Point of View
Finding Work Without Experience
By Trevor Roberts
Apr 20, 2013 - 8:04:36 AM

UNITED STATES—Can you believe spending four years at a university studying your tale off, to learn that you might come out of school and not have a job?  Trust me I know the feeling.  A college degree is like a high school diploma nowadays.  If you want to stand out against the rest, you have to have a graduate degree or a doctorate degree to be considered a top-notch candidate. 

 

The experience really has nothing to do with anything, as long as you have the degree its the deciding factor, but there are also other issues prevalent.  How can we expect to get a job if we don’t have experience? Every company wants you to have experience, yet there are no companies willing to hire people and train them.  Trying to find a job in today’s economy is like picking a needle from a haystack. Quality jobs are out there, its just so many companies are overly choosy about who they bring on board.

 

Internships are a great way to gain experience in the work force, but internships are also limited in scope.  So many college students that intern for companies rarely learn any new skills or job experience.  They may spend countless hours playing errand runner to the boss.  How exactly is grabbing everyone’s lunch or sorting mail preparing you for the real world?

 
MSU_1.jpg
Michigan State University. Photo courtesy of Facebook.

 

Its not, it may teach you discipline, but it’s more about the hierarchy of command.  Those on top do little to nothing, while everyone else busts their tails. If a company is really focused on getting the best out of interns brought on board, the goal should be to disperse them into the department or departments they are most interested in. 

 

This provides the student with the opportunity to take on responsibility and learn a new skill that they may be quite good at that they never thought out. Having that internship on your resume gives you an edge, but there is still the issue that you have no real world experience.  An internship is not the same as an actual job, interns rarely get dismissed, but in corporate America if you don’t do your job, someone who can will replace you.  So many students fail to understand this.

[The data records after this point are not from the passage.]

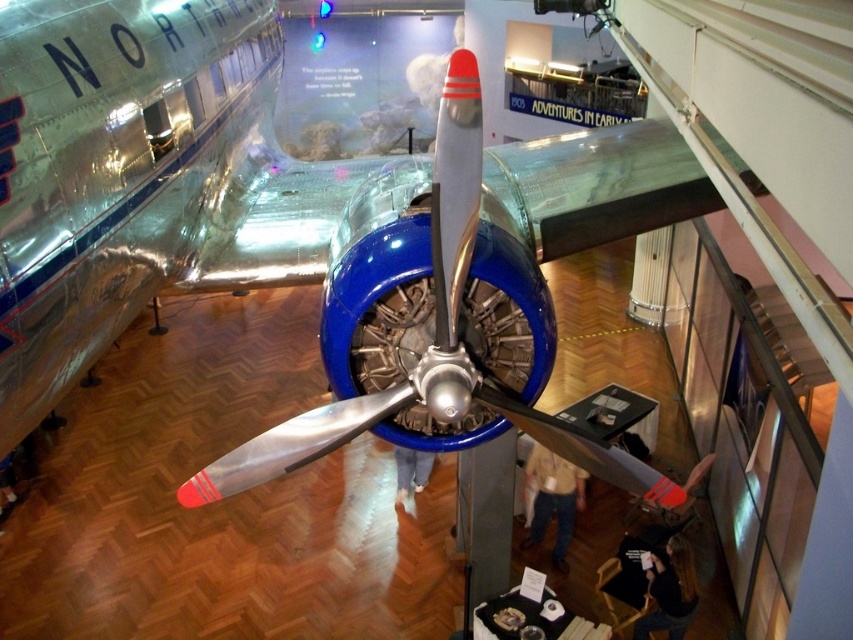
Which is in front, point (561, 467) or point (396, 445)?

Point (561, 467)

Who is positioned more to the right, light brown leather jacket at center or denim pants at center?

light brown leather jacket at center is more to the right.

Between point (556, 522) and point (422, 490), which one is positioned in front?

Point (556, 522) is in front.

Locate an element on the screen. light brown leather jacket at center is located at coordinates (553, 499).

Measure the distance between polished aluminum airplane at center and camera.

The distance of polished aluminum airplane at center from camera is 1.42 meters.

Measure the distance from polished aluminum airplane at center to dark brown leather jacket at lower right.

3.25 meters

At what (x,y) coordinates should I click in order to perform the action: click on polished aluminum airplane at center. Please return your answer as a coordinate pair (x, y). The image size is (853, 640). Looking at the image, I should click on (312, 237).

Who is taller, light brown leather jacket at center or dark brown leather jacket at lower right?

With more height is light brown leather jacket at center.

Who is more forward, (585, 477) or (648, 625)?

Point (648, 625)

Is point (553, 512) positioned before point (648, 557)?

No, (553, 512) is behind (648, 557).

Identify the location of light brown leather jacket at center. The width and height of the screenshot is (853, 640). (553, 499).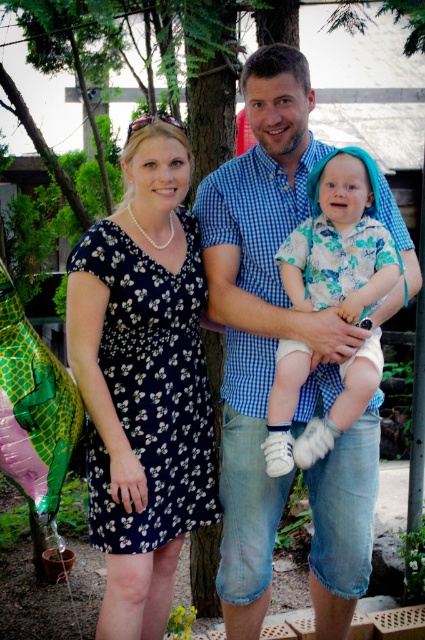
Is blue checkered shirt at center below floral fabric shirt at center?

Yes, blue checkered shirt at center is below floral fabric shirt at center.

Which is in front, point (232, 541) or point (328, 296)?

Positioned in front is point (328, 296).

Identify the location of blue checkered shirt at center. (261, 317).

Is blue checkered shirt at center closer to the viewer compared to black floral dress at left?

No, it is behind black floral dress at left.

Measure the distance between point (x=249, y=371) and camera.

Point (x=249, y=371) is 3.79 meters away from camera.

Where is `blue checkered shirt at center`? This screenshot has height=640, width=425. blue checkered shirt at center is located at coordinates point(261,317).

Measure the distance between black floral dress at left and camera.

black floral dress at left is 3.42 meters from camera.

Between black floral dress at left and floral fabric shirt at center, which one is positioned lower?

black floral dress at left

Locate an element on the screen. This screenshot has width=425, height=640. black floral dress at left is located at coordinates (144, 381).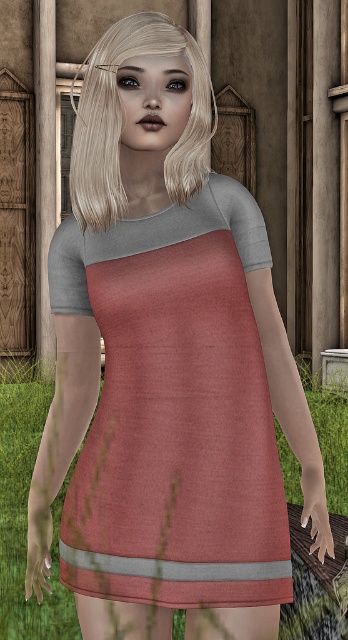
Question: Can you confirm if matte pink fabric dress at center is thinner than matte gray fabric at center?

Choices:
 (A) yes
 (B) no

Answer: (A)

Question: Which of the following is the closest to the observer?

Choices:
 (A) matte pink fabric dress at center
 (B) matte gray fabric at center

Answer: (A)

Question: Based on their relative distances, which object is nearer to the green grass at lower center?

Choices:
 (A) matte pink fabric dress at center
 (B) blonde hair at upper center
 (C) matte gray fabric at center

Answer: (A)

Question: Which of the following is the farthest from the observer?

Choices:
 (A) (109, 68)
 (B) (76, 266)
 (C) (10, 636)
 (D) (178, 490)

Answer: (C)

Question: Is green grass at lower center smaller than blonde hair at upper center?

Choices:
 (A) no
 (B) yes

Answer: (B)

Question: From the image, what is the correct spatial relationship of matte pink fabric dress at center in relation to green grass at lower center?

Choices:
 (A) below
 (B) above

Answer: (B)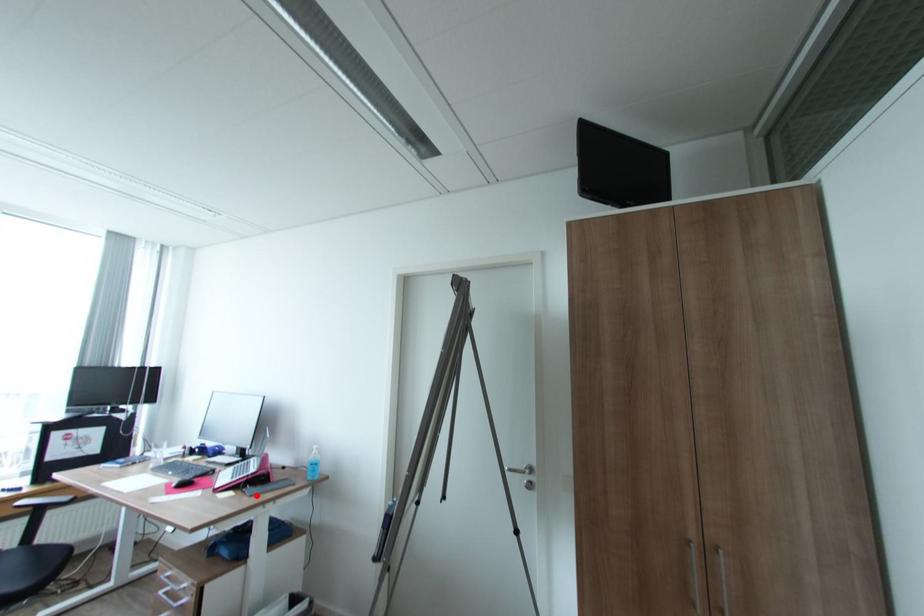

Corporate America has to be a bit more inviting to training potential candidates for a certain job, not everyone is going to have 5-7 years of experience in a particular field. By the way, this is what most companies ask for when seeking out suitors for a job vacancy. Having a mentor show them the ropes places an employee in a better position, of course there is an issue of a costly mistake being made, but no one is perfect, mistakes happen the key is to learn from those mistakes and keep it moving. 

 

Look at it this way, by training someone to perform a certain duty that person picks up a skill that can help the company invite an influx of applicants that can be trained by the same person.  In a sense, the company is able to select from a group of candidates to perform a task compared to just one person. Why is this important? People change careers all the time, if a company loses its top producer and has no one else to fill that void it can be distracting and perhaps costly for the corporation.  Having a back-up prevents such issues from arising.


No individual comes into a company as an expert; it takes time to learn a skill or to perfect your craft. To all the companies out there, don’t be so quick to slam the door in an inexperienced candidates face. That person could be the key to taking your company to the next level, but you’ll never know because you didn’t give them the shot to prove themselves to you.